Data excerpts
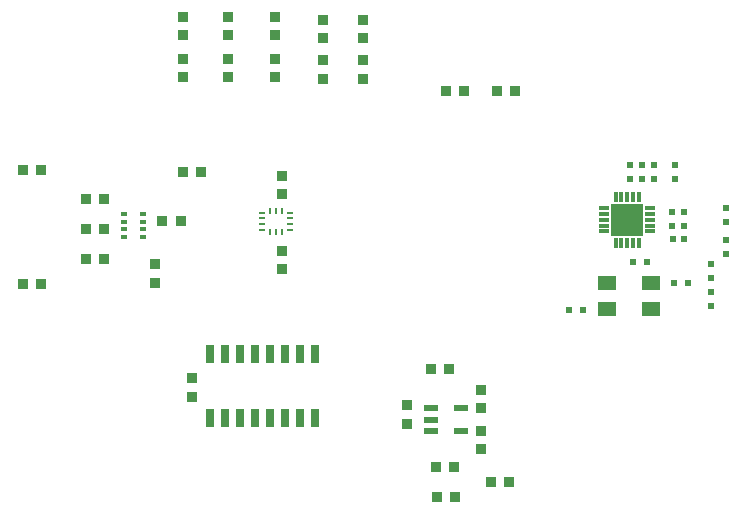
<source format=gtp>
G04*
G04 #@! TF.GenerationSoftware,Altium Limited,Altium Designer,19.1.9 (167)*
G04*
G04 Layer_Color=8421504*
%FSLAX25Y25*%
%MOIN*%
G70*
G01*
G75*
%ADD16R,0.03740X0.03740*%
%ADD17R,0.03740X0.03543*%
%ADD18R,0.03347X0.03347*%
%ADD19R,0.03543X0.03740*%
%ADD20R,0.03347X0.03347*%
%ADD21R,0.04724X0.02362*%
%ADD22R,0.02559X0.06004*%
%ADD23R,0.00984X0.01870*%
%ADD24R,0.01870X0.00984*%
%ADD25R,0.01968X0.01378*%
%ADD26R,0.02165X0.02165*%
%ADD27R,0.02165X0.02165*%
%ADD28R,0.02362X0.01968*%
%ADD29R,0.06299X0.04921*%
%ADD30R,0.10630X0.10630*%
%ADD31R,0.01181X0.03347*%
%ADD32R,0.03347X0.01181*%
D16*
X166000Y160500D02*
D03*
Y166405D02*
D03*
X196500Y160547D02*
D03*
Y166453D02*
D03*
D17*
X181000Y160500D02*
D03*
Y166405D02*
D03*
D18*
X166000Y146449D02*
D03*
Y152551D02*
D03*
X196500Y146449D02*
D03*
Y152551D02*
D03*
X181000Y146449D02*
D03*
Y152551D02*
D03*
X212500Y165551D02*
D03*
Y159449D02*
D03*
X265142Y36086D02*
D03*
Y42189D02*
D03*
Y28638D02*
D03*
Y22535D02*
D03*
X240642Y37138D02*
D03*
Y31035D02*
D03*
X156500Y84102D02*
D03*
Y78000D02*
D03*
X168988Y46063D02*
D03*
Y39960D02*
D03*
X199000Y82449D02*
D03*
Y88551D02*
D03*
Y113602D02*
D03*
Y107500D02*
D03*
X212500Y146000D02*
D03*
Y152102D02*
D03*
X226000Y146000D02*
D03*
Y152102D02*
D03*
Y159500D02*
D03*
Y165602D02*
D03*
D19*
X256441Y6511D02*
D03*
X250536D02*
D03*
X276500Y142000D02*
D03*
X270595D02*
D03*
X256095Y16586D02*
D03*
X250190D02*
D03*
D20*
X259551Y142000D02*
D03*
X253449D02*
D03*
X248591Y49086D02*
D03*
X254694D02*
D03*
X274540Y11512D02*
D03*
X268437D02*
D03*
X165898Y115000D02*
D03*
X172000D02*
D03*
X133449Y86000D02*
D03*
X139551D02*
D03*
X133398Y106000D02*
D03*
X139500D02*
D03*
X133449Y96000D02*
D03*
X139551D02*
D03*
X165102Y98500D02*
D03*
X159000D02*
D03*
X118602Y115500D02*
D03*
X112500D02*
D03*
X118602Y77500D02*
D03*
X112500D02*
D03*
D21*
X258485Y36086D02*
D03*
Y28606D02*
D03*
X248642D02*
D03*
Y32346D02*
D03*
Y36086D02*
D03*
D22*
X209988Y54366D02*
D03*
X204988D02*
D03*
X199988D02*
D03*
X194988D02*
D03*
X189988D02*
D03*
X184988D02*
D03*
X179988D02*
D03*
X174988D02*
D03*
Y33011D02*
D03*
X179988D02*
D03*
X184988D02*
D03*
X189988D02*
D03*
X194988D02*
D03*
X199988D02*
D03*
X204988D02*
D03*
X209988D02*
D03*
D23*
X194882Y102018D02*
D03*
X196850D02*
D03*
X198819D02*
D03*
Y94833D02*
D03*
X196850D02*
D03*
X194882D02*
D03*
D24*
X201427Y101378D02*
D03*
Y99410D02*
D03*
Y97441D02*
D03*
Y95472D02*
D03*
X192274D02*
D03*
Y97441D02*
D03*
Y99410D02*
D03*
Y101378D02*
D03*
D25*
X152650Y100839D02*
D03*
Y98280D02*
D03*
Y95720D02*
D03*
Y93161D02*
D03*
X146350D02*
D03*
Y95720D02*
D03*
Y98280D02*
D03*
Y100839D02*
D03*
D26*
X342000Y70200D02*
D03*
Y74800D02*
D03*
Y79700D02*
D03*
Y84300D02*
D03*
X347000Y102799D02*
D03*
Y98199D02*
D03*
Y87699D02*
D03*
Y92299D02*
D03*
X330000Y112700D02*
D03*
Y117300D02*
D03*
X323000D02*
D03*
Y112700D02*
D03*
X319000Y117300D02*
D03*
Y112700D02*
D03*
X315000Y117300D02*
D03*
Y112700D02*
D03*
D27*
X334300Y78000D02*
D03*
X329700D02*
D03*
X320600Y85000D02*
D03*
X316000D02*
D03*
X294700Y69000D02*
D03*
X299300D02*
D03*
D28*
X329031Y101500D02*
D03*
X332968D02*
D03*
X333000Y92500D02*
D03*
X329063D02*
D03*
X332968Y97000D02*
D03*
X329031D02*
D03*
D29*
X307217Y77831D02*
D03*
X321783D02*
D03*
Y69169D02*
D03*
X307217D02*
D03*
D30*
X314000Y99000D02*
D03*
D31*
X310063Y106677D02*
D03*
X312032D02*
D03*
X314000D02*
D03*
X315968D02*
D03*
X317937D02*
D03*
Y91323D02*
D03*
X315968D02*
D03*
X314000D02*
D03*
X312032D02*
D03*
X310063D02*
D03*
D32*
X321677Y102937D02*
D03*
Y100969D02*
D03*
Y99000D02*
D03*
Y97031D02*
D03*
Y95063D02*
D03*
X306323D02*
D03*
Y97031D02*
D03*
Y99000D02*
D03*
Y100969D02*
D03*
Y102937D02*
D03*
M02*

</source>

* Assigned task
Exactly as written, reproduce all of the entries while dropping the pictures.

* Exercise output
<source format=gtp>
G04*
G04 #@! TF.GenerationSoftware,Altium Limited,Altium Designer,19.1.9 (167)*
G04*
G04 Layer_Color=8421504*
%FSLAX25Y25*%
%MOIN*%
G70*
G01*
G75*
%ADD16R,0.03740X0.03740*%
%ADD17R,0.03740X0.03543*%
%ADD18R,0.03347X0.03347*%
%ADD19R,0.03543X0.03740*%
%ADD20R,0.03347X0.03347*%
%ADD21R,0.04724X0.02362*%
%ADD22R,0.02559X0.06004*%
%ADD23R,0.00984X0.01870*%
%ADD24R,0.01870X0.00984*%
%ADD25R,0.01968X0.01378*%
%ADD26R,0.02165X0.02165*%
%ADD27R,0.02165X0.02165*%
%ADD28R,0.02362X0.01968*%
%ADD29R,0.06299X0.04921*%
%ADD30R,0.10630X0.10630*%
%ADD31R,0.01181X0.03347*%
%ADD32R,0.03347X0.01181*%
D16*
X166000Y160500D02*
D03*
Y166405D02*
D03*
X196500Y160547D02*
D03*
Y166453D02*
D03*
D17*
X181000Y160500D02*
D03*
Y166405D02*
D03*
D18*
X166000Y146449D02*
D03*
Y152551D02*
D03*
X196500Y146449D02*
D03*
Y152551D02*
D03*
X181000Y146449D02*
D03*
Y152551D02*
D03*
X212500Y165551D02*
D03*
Y159449D02*
D03*
X265142Y36086D02*
D03*
Y42189D02*
D03*
Y28638D02*
D03*
Y22535D02*
D03*
X240642Y37138D02*
D03*
Y31035D02*
D03*
X156500Y84102D02*
D03*
Y78000D02*
D03*
X168988Y46063D02*
D03*
Y39960D02*
D03*
X199000Y82449D02*
D03*
Y88551D02*
D03*
Y113602D02*
D03*
Y107500D02*
D03*
X212500Y146000D02*
D03*
Y152102D02*
D03*
X226000Y146000D02*
D03*
Y152102D02*
D03*
Y159500D02*
D03*
Y165602D02*
D03*
D19*
X256441Y6511D02*
D03*
X250536D02*
D03*
X276500Y142000D02*
D03*
X270595D02*
D03*
X256095Y16586D02*
D03*
X250190D02*
D03*
D20*
X259551Y142000D02*
D03*
X253449D02*
D03*
X248591Y49086D02*
D03*
X254694D02*
D03*
X274540Y11512D02*
D03*
X268437D02*
D03*
X165898Y115000D02*
D03*
X172000D02*
D03*
X133449Y86000D02*
D03*
X139551D02*
D03*
X133398Y106000D02*
D03*
X139500D02*
D03*
X133449Y96000D02*
D03*
X139551D02*
D03*
X165102Y98500D02*
D03*
X159000D02*
D03*
X118602Y115500D02*
D03*
X112500D02*
D03*
X118602Y77500D02*
D03*
X112500D02*
D03*
D21*
X258485Y36086D02*
D03*
Y28606D02*
D03*
X248642D02*
D03*
Y32346D02*
D03*
Y36086D02*
D03*
D22*
X209988Y54366D02*
D03*
X204988D02*
D03*
X199988D02*
D03*
X194988D02*
D03*
X189988D02*
D03*
X184988D02*
D03*
X179988D02*
D03*
X174988D02*
D03*
Y33011D02*
D03*
X179988D02*
D03*
X184988D02*
D03*
X189988D02*
D03*
X194988D02*
D03*
X199988D02*
D03*
X204988D02*
D03*
X209988D02*
D03*
D23*
X194882Y102018D02*
D03*
X196850D02*
D03*
X198819D02*
D03*
Y94833D02*
D03*
X196850D02*
D03*
X194882D02*
D03*
D24*
X201427Y101378D02*
D03*
Y99410D02*
D03*
Y97441D02*
D03*
Y95472D02*
D03*
X192274D02*
D03*
Y97441D02*
D03*
Y99410D02*
D03*
Y101378D02*
D03*
D25*
X152650Y100839D02*
D03*
Y98280D02*
D03*
Y95720D02*
D03*
Y93161D02*
D03*
X146350D02*
D03*
Y95720D02*
D03*
Y98280D02*
D03*
Y100839D02*
D03*
D26*
X342000Y70200D02*
D03*
Y74800D02*
D03*
Y79700D02*
D03*
Y84300D02*
D03*
X347000Y102799D02*
D03*
Y98199D02*
D03*
Y87699D02*
D03*
Y92299D02*
D03*
X330000Y112700D02*
D03*
Y117300D02*
D03*
X323000D02*
D03*
Y112700D02*
D03*
X319000Y117300D02*
D03*
Y112700D02*
D03*
X315000Y117300D02*
D03*
Y112700D02*
D03*
D27*
X334300Y78000D02*
D03*
X329700D02*
D03*
X320600Y85000D02*
D03*
X316000D02*
D03*
X294700Y69000D02*
D03*
X299300D02*
D03*
D28*
X329031Y101500D02*
D03*
X332968D02*
D03*
X333000Y92500D02*
D03*
X329063D02*
D03*
X332968Y97000D02*
D03*
X329031D02*
D03*
D29*
X307217Y77831D02*
D03*
X321783D02*
D03*
Y69169D02*
D03*
X307217D02*
D03*
D30*
X314000Y99000D02*
D03*
D31*
X310063Y106677D02*
D03*
X312032D02*
D03*
X314000D02*
D03*
X315968D02*
D03*
X317937D02*
D03*
Y91323D02*
D03*
X315968D02*
D03*
X314000D02*
D03*
X312032D02*
D03*
X310063D02*
D03*
D32*
X321677Y102937D02*
D03*
Y100969D02*
D03*
Y99000D02*
D03*
Y97031D02*
D03*
Y95063D02*
D03*
X306323D02*
D03*
Y97031D02*
D03*
Y99000D02*
D03*
Y100969D02*
D03*
Y102937D02*
D03*
M02*

</source>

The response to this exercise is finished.